Heat shock proteins: cellular and molecular mechanisms in the central nervous system

Abstract

Emerging evidence indicates that heat shock proteins (HSPs) are critical regulators in normal neural physiological function as well as in cell stress responses. The functions of HSPs represent an enormous and diverse range of cellular activities, far beyond the originally identified roles in protein folding and chaperoning. HSPs are now understood to be involved in processes such as synaptic transmission, autophagy, ER stress response, protein kinase and cell death signaling. In addition, manipulation of HSPs has robust effects on the fate of cells in neurological injury and disease states. The ongoing exploration of multiple HSP superfamilies has underscored the pluripotent nature of HSPs in the cellular context, and has demanded the recent revamping of the nomenclature referring to these families to reflect a re-organization based on structure and function. In keeping with this re-organization, we first discuss the HSP superfamilies in terms of protein structure, regulation, expression and distribution in the brain. We then explore major cellular functions of HSPs that are relevant to neural physiological states, and from there we discuss known and proposed HSP impacts on major neurological disease states. This review article presents a three-part discussion on the array of HSP families relevant to neuronal tissue, their cellular functions, and the exploration of therapeutic targets of these proteins in the context of neurological diseases.

Figure 1

Major protein domains defining HSP families.

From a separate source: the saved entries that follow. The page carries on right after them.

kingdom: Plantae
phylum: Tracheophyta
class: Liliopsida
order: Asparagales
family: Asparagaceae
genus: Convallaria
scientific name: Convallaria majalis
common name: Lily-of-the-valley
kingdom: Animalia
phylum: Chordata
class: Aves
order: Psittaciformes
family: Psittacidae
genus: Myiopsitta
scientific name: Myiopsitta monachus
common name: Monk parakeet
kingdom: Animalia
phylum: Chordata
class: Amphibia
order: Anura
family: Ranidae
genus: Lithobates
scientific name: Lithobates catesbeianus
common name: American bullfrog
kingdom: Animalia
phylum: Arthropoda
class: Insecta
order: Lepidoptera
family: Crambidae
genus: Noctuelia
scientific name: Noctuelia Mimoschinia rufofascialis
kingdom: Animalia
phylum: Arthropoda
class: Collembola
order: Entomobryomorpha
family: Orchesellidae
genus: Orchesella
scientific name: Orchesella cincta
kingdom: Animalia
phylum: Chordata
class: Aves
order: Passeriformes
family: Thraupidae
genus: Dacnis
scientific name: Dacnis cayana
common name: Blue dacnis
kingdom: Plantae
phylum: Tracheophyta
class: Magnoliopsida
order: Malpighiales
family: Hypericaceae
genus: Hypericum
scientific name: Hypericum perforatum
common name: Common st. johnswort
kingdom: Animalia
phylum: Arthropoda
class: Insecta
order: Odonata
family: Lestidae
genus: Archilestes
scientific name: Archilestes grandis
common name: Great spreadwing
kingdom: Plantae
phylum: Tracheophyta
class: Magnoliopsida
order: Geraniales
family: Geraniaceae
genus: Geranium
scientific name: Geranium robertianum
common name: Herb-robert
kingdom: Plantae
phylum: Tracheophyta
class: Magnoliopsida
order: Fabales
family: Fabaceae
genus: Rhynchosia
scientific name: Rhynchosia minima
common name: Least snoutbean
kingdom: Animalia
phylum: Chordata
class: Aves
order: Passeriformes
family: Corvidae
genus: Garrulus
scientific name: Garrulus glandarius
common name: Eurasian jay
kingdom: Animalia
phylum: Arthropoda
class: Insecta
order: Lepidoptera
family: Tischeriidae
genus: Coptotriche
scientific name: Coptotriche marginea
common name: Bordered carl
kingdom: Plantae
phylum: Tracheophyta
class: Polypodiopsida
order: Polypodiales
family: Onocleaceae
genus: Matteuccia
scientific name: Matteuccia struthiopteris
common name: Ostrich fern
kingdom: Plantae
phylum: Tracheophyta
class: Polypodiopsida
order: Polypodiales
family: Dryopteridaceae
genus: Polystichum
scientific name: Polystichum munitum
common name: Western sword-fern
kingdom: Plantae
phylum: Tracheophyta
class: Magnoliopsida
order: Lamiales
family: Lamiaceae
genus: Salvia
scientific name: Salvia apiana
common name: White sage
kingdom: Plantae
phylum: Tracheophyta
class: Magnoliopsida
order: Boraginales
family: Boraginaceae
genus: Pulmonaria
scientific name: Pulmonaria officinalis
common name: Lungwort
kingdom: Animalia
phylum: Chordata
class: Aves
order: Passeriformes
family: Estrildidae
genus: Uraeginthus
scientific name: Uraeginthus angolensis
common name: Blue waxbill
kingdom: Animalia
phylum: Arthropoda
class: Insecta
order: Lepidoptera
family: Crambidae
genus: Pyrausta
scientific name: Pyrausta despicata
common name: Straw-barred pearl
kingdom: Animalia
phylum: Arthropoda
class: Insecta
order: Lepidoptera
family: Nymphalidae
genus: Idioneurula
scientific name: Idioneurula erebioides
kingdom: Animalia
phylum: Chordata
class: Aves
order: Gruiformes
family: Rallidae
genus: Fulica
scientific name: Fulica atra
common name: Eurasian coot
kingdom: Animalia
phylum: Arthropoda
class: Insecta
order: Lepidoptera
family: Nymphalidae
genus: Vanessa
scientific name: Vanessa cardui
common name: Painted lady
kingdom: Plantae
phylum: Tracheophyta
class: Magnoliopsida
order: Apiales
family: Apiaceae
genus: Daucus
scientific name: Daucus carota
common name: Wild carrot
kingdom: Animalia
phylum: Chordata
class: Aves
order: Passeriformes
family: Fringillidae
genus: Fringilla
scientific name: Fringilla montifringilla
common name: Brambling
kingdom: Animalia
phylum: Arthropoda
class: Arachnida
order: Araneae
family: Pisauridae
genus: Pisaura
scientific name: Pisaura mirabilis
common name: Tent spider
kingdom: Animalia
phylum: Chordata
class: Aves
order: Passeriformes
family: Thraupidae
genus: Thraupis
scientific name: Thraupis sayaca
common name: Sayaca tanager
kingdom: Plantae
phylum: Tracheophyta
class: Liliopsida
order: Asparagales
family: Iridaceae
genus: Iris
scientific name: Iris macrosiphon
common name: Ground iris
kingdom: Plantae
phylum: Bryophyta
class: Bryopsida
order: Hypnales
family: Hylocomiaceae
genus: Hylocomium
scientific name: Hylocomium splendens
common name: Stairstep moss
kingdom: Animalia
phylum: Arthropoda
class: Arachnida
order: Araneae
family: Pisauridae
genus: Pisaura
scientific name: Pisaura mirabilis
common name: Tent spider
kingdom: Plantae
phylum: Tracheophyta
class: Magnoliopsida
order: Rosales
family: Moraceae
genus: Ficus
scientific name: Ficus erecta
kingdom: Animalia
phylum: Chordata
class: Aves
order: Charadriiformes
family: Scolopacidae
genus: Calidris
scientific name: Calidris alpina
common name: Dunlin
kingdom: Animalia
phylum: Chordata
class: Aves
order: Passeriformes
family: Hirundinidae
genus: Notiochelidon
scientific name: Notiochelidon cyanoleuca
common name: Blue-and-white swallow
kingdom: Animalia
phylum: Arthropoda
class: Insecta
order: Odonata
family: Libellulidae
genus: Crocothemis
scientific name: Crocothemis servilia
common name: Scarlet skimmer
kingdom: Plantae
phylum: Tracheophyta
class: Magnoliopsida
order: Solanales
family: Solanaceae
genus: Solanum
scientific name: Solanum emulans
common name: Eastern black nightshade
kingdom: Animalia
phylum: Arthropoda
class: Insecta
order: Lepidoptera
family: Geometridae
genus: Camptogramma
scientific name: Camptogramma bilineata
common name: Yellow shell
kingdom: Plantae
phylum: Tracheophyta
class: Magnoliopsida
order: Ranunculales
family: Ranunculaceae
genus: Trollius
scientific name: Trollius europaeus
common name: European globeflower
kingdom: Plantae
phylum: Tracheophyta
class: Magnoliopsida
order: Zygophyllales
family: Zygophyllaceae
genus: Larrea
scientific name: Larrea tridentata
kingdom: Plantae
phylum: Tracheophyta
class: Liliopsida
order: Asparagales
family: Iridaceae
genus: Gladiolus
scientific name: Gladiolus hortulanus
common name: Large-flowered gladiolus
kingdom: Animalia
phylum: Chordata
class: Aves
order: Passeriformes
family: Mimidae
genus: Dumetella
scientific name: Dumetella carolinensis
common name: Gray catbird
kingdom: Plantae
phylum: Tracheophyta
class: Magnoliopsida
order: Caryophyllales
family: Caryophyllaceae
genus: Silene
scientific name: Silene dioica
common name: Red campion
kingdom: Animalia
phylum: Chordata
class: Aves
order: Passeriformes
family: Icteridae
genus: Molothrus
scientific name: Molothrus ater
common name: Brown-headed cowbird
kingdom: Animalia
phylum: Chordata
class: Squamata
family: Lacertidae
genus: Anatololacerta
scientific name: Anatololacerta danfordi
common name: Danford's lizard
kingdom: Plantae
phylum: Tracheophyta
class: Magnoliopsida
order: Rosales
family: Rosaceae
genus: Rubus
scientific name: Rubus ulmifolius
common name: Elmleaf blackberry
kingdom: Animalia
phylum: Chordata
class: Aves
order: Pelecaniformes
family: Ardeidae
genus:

Figure 2. ER unfolded protein response and protein degradation pathways mediated by HSPs

Aberrantly folded proteins in the ER are recognized and bound by HSPA5/BiP, which disengages from the luminal side of a transmembrane complex, and allows activation of stress signaling pathways to the nucleus (A). If the refolding system is overwhelmed, misfolded proteins are targeted to the ER-associated degradation path (ERAD) (B), where they are secreted to the cytosol via recognition by HSPA and DNAJ (green J) proteins and shuttled to the proteasomal system (C). Classical protein degradation mediated by the ubiquitin-proteasome system (UPS) involves the recognition of targeted proteins by either HSPA (red squares) or HSPC (yellow triangles) and appropriate co-factor binding. Cytosolic proteins containing a KFERQ motif may also be recognized by HSPA proteins and targeted to a lysosomal complex containing HSPC and LAMP2A (D). The proteins are imported into lysosomes, where they are bound by an intralysosomal HSPA member for unfolding and degradation by hydrolases. HSPB family members may also be involved in autophagy by binding to targeted proteins (E). HSPB then complexes with the co-chaperone Bag-3, which recruits nearby autophagic machinery.

Figure 3. Synaptic functions of HSP family members

HSPA (red squres) and DNAJ families have described roles in presynaptic vesicular release, clathrin uncoating, endosomal cycling and postsynaptic receptor clustering. DNAJC5/CSPa interacts with the SNARE complex and recruits several co-factors, including HSPA8/Hsc70, leading to the fusion of vesicles to the synaptic membrane. In turn, DNAJC6/auxilin binds clathrin-coated vesicles during vesicular reuptake, recruits HSPA8 and leads to clathrin removal. Endosomal trafficking requires DNAJC13/Rme-8, but the mechanism remains unclear. In addition to presynaptic effects, the clustering of acetylcholine receptors requires DNAJA3/Tid1. Ablation of AChR clustering disorganizes nerve terminals, leading to dysfunctional neuromuscular junction formation.

Figure 4. Mitochondrial chaperone-mediated protein import and folding

Nuclear-encoded mitochondrial-targeted proteins are synthesized outside of the mitochondria and targeted by HSPA (red squares) to the TOM complex located on the outer mitochondrial membrane. The protein is unfolded, passed through the TIM complex transversing the inner mitochondrial membrane, and received by the mitochondrial-resident HSPA/mortalin. The protein is then refolded after cleavage of the mitochondrial-localization signal to its final state by the mitochondrial chaperone HSPD (blue circle) and its co-chaperone, HSPE (orange pentagon).

Figure 5. HSP interaction with cell death signaling

Both HSPA (red squares) and HSPB (green triangles) family members have been implicated at various levels in suppression of cell death signaling. HSPA and HSPB directly suppress ASK-1 activity, which leads to suppression of mitochondrial cell death signaling. Furthermore, HSPB suppresses DAXX-mediated Bid translocation to the mitochondria, whereas HSPA suppresses upstream of Bax mitochondrial translocation. Downstream of mitochondrial signaling, HSPB can suppress the activation of caspase-9 or -3. HSPA both inhibited apoptosome formation as well as suppressed the nuclear translocation of the apoptosis-inducing factor (AIF). These activities lead to suppression of cell death.